Neither the ‘literariness’ of literature nor the ‘popularity’ of
the popular is an inherent property of a certain type of text; each
is a function of how different kinds of text are socially processed
by cultural producers, distributors, critics, audiences, and so on.
As Eagleton argued: ‘There is no such thing as a literary work or
tradition which is valuable in itself, regardless of what anyone
might have said or come to say about it. “Value” is a transitive
term: it means whatever is valued by certain people in specific
situations, according to particular criteria and in the light of given
purposes’ (Eagleton, 1996, p. 11). Such valuations are not
random for, as Eagleton also insisted, ‘they have their roots in
deeper structures of belief’ (p. 16). Whatever else the literary and
the popular might be, they are also social constructions.

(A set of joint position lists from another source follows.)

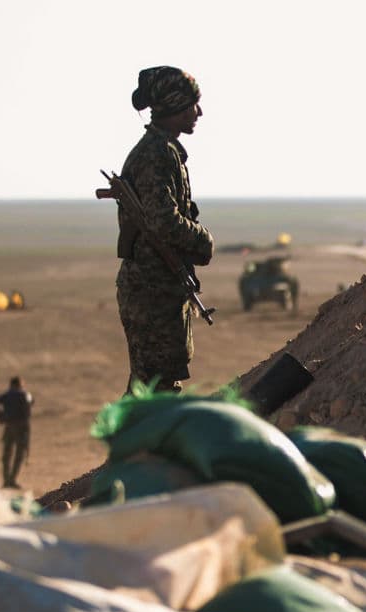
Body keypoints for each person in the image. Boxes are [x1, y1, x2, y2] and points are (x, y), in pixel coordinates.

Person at [116, 66, 215, 393]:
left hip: (159, 287)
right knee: (156, 389)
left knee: (152, 386)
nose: (198, 112)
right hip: (152, 291)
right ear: (173, 106)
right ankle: (138, 444)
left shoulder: (163, 150)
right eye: (191, 105)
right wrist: (203, 240)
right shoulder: (157, 154)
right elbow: (163, 219)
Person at [0, 376, 34, 488]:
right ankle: (12, 480)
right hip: (21, 427)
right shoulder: (24, 394)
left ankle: (6, 480)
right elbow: (30, 404)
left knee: (7, 454)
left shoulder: (7, 395)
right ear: (20, 384)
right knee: (19, 454)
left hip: (9, 426)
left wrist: (1, 417)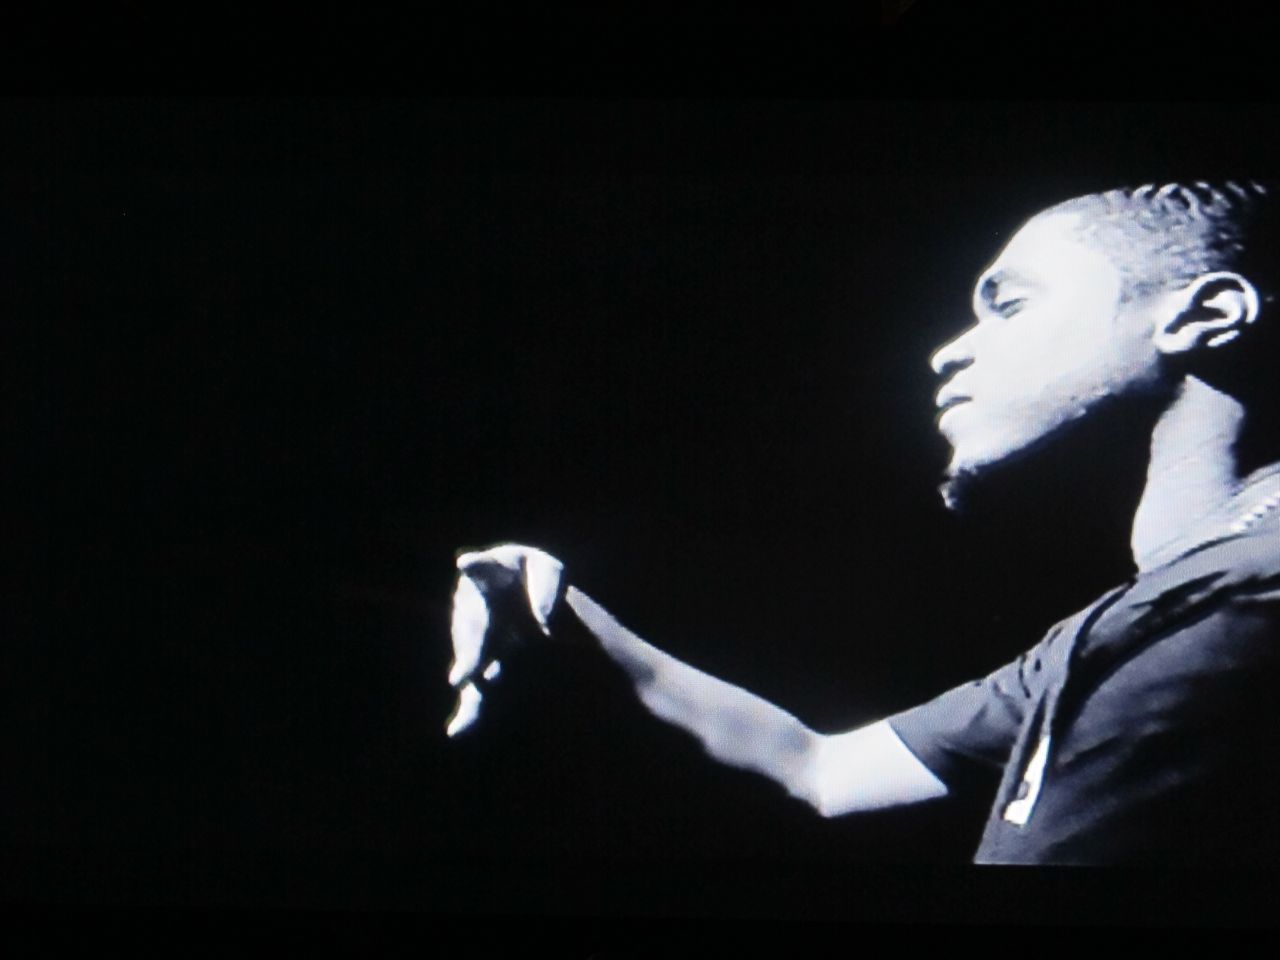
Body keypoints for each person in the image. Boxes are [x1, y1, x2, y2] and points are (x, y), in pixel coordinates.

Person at [447, 181, 1280, 865]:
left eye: (1011, 305)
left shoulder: (1258, 583)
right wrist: (552, 613)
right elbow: (821, 771)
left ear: (1204, 315)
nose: (948, 351)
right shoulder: (1110, 632)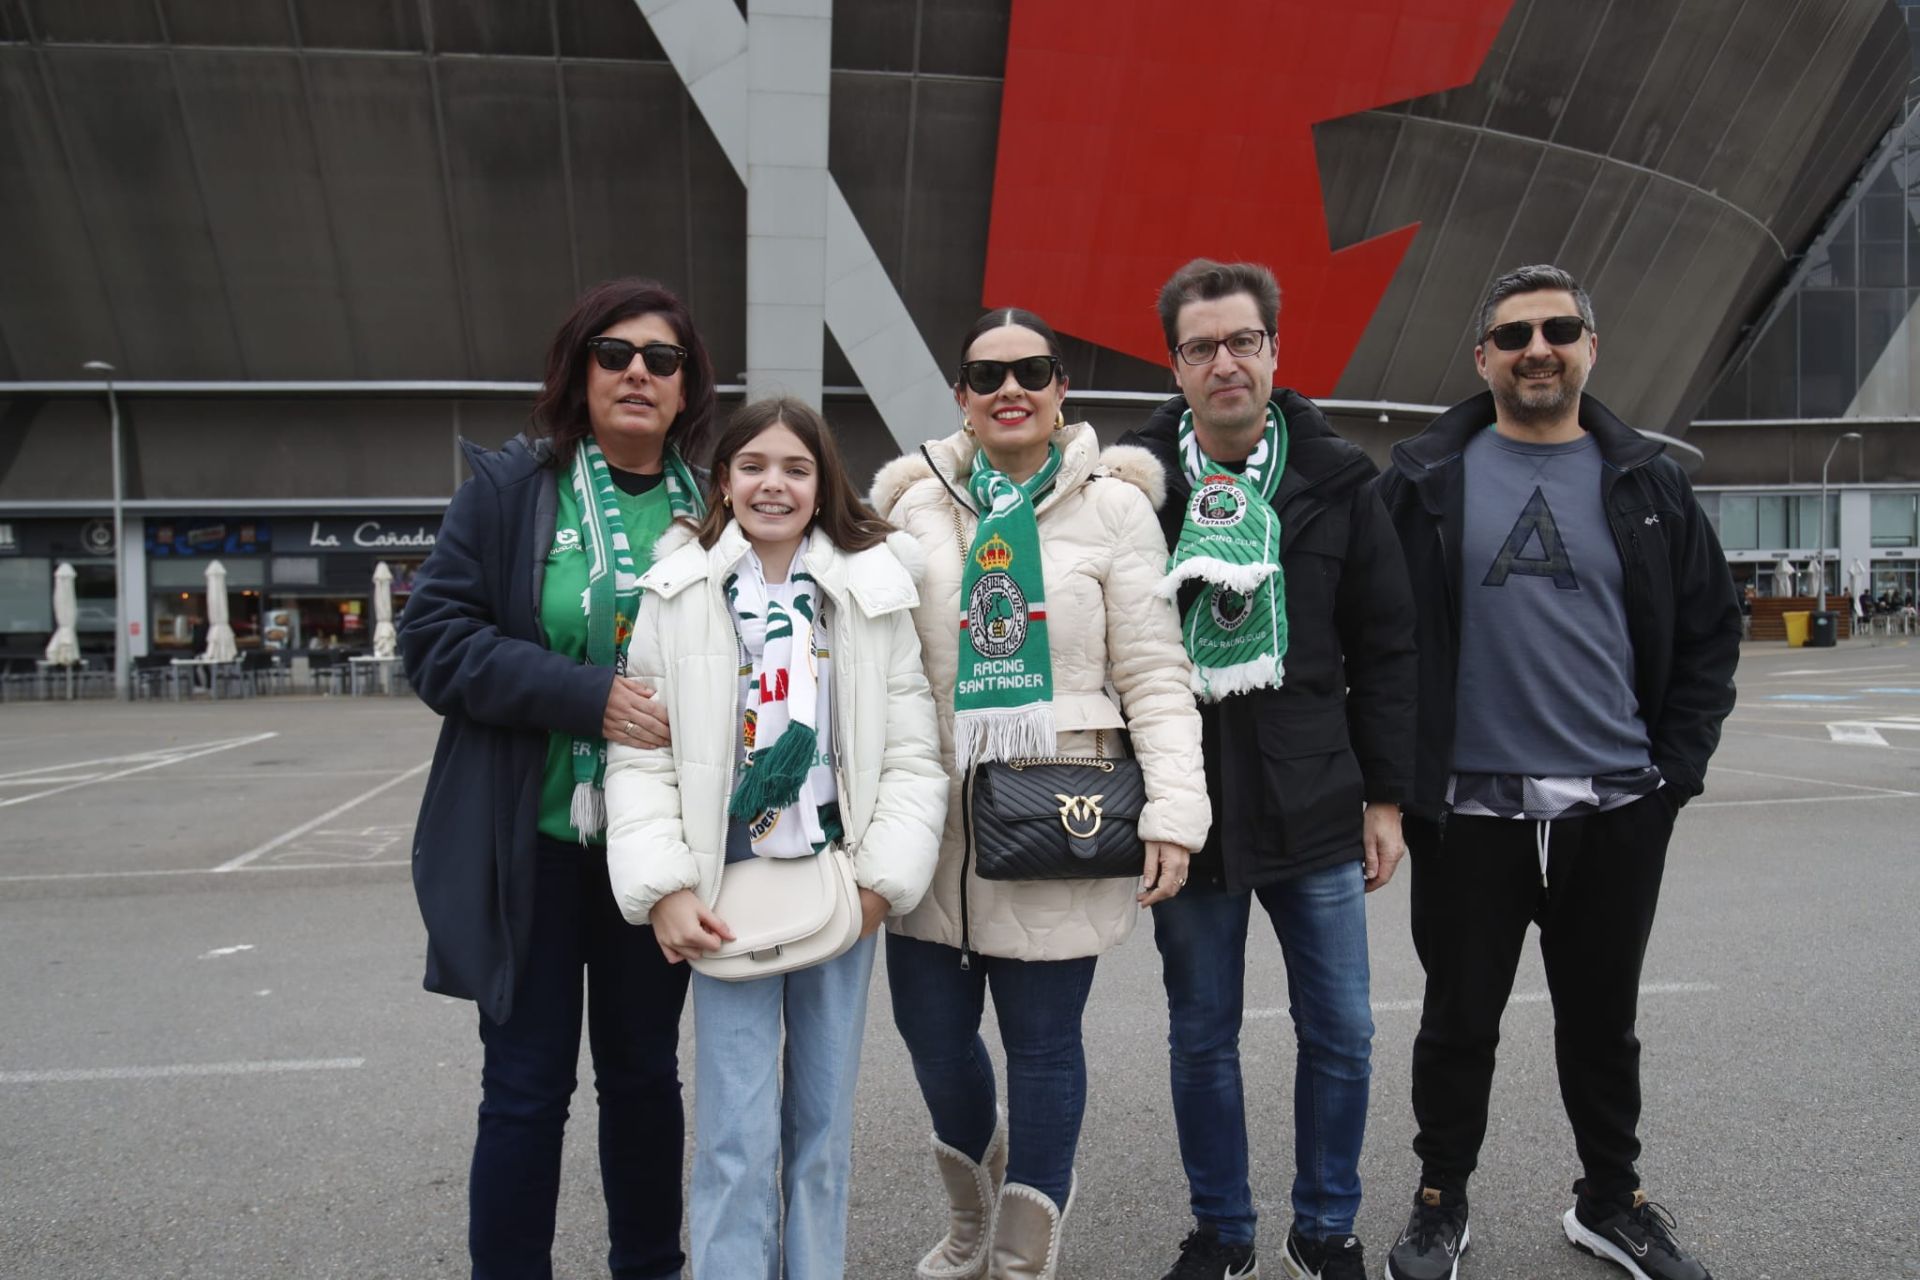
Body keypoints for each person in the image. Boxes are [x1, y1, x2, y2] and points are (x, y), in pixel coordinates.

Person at [1373, 264, 1741, 1280]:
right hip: (1467, 812)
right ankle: (1441, 1200)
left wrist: (1673, 774)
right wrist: (1393, 786)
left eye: (1560, 329)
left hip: (1616, 807)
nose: (1540, 347)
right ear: (1483, 355)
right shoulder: (1421, 480)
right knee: (1457, 1023)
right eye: (1516, 333)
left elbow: (1710, 633)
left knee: (1602, 1022)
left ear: (1590, 347)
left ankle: (1610, 1201)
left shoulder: (1650, 481)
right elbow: (1376, 635)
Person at [869, 307, 1211, 1280]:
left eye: (1034, 370)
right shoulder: (911, 504)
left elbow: (1153, 667)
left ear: (1062, 389)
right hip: (930, 820)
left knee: (1045, 1046)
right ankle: (973, 1214)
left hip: (1062, 812)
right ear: (961, 397)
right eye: (988, 374)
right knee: (935, 1041)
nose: (1010, 388)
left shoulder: (1113, 505)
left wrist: (1175, 813)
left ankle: (1023, 1248)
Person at [401, 277, 716, 1280]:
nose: (636, 372)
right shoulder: (508, 492)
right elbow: (436, 644)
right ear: (577, 374)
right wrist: (583, 694)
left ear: (685, 387)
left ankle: (650, 1265)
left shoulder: (716, 507)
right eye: (613, 353)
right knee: (527, 1085)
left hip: (655, 852)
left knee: (642, 1079)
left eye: (660, 359)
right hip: (530, 843)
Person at [602, 395, 947, 1279]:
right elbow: (643, 759)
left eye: (797, 468)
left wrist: (883, 887)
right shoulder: (676, 592)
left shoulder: (871, 591)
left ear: (823, 482)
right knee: (731, 1134)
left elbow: (913, 753)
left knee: (823, 1131)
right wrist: (664, 888)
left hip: (839, 885)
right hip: (723, 892)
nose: (774, 484)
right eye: (754, 465)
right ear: (724, 480)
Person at [1117, 259, 1416, 1280]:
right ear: (1177, 366)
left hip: (1318, 797)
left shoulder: (1338, 480)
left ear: (1276, 353)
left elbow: (1386, 647)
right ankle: (1224, 1230)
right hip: (1187, 804)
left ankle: (1325, 1226)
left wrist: (1387, 794)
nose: (1225, 362)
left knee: (1341, 1029)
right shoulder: (1132, 492)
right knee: (1202, 1034)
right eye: (1202, 347)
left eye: (1244, 341)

Williams’ move from literary into cultural studies had been
occasioned, in part, by an aversion to criticism of this sub-
Arnoldian kind. In Keywords, for example, he had indicted
criticism as ‘ideological’ on the grounds that it ‘actively prevents
that understanding of response which does not assume the habit
(or right or duty) of judgement’ (Williams, 1976, p. 76). In Com-
munications, he insisted that we ‘have to learn confidence in our
own real opinions, and this depends on a kind of openness and
flexibility... which much that is called “criticism” does nothing
to help’ (Williams, 1976a, p. 147). At one point in a discussion of
radical realist television, he even went so far as to describe
contemporary British society as ‘rotten with criticism’, insisting
that ‘we need not criticism but analysis... the complex seeing
of analysis rather than . . . the abstractions of critical classification’
(Williams, 1989b, p. 239).
But there is more to Williams’ work than mere descriptive soci-
ology. Indeed, part of the point of what Williams ‘came to say’
was always, as with Arnold, to do some ‘good’ for his readers.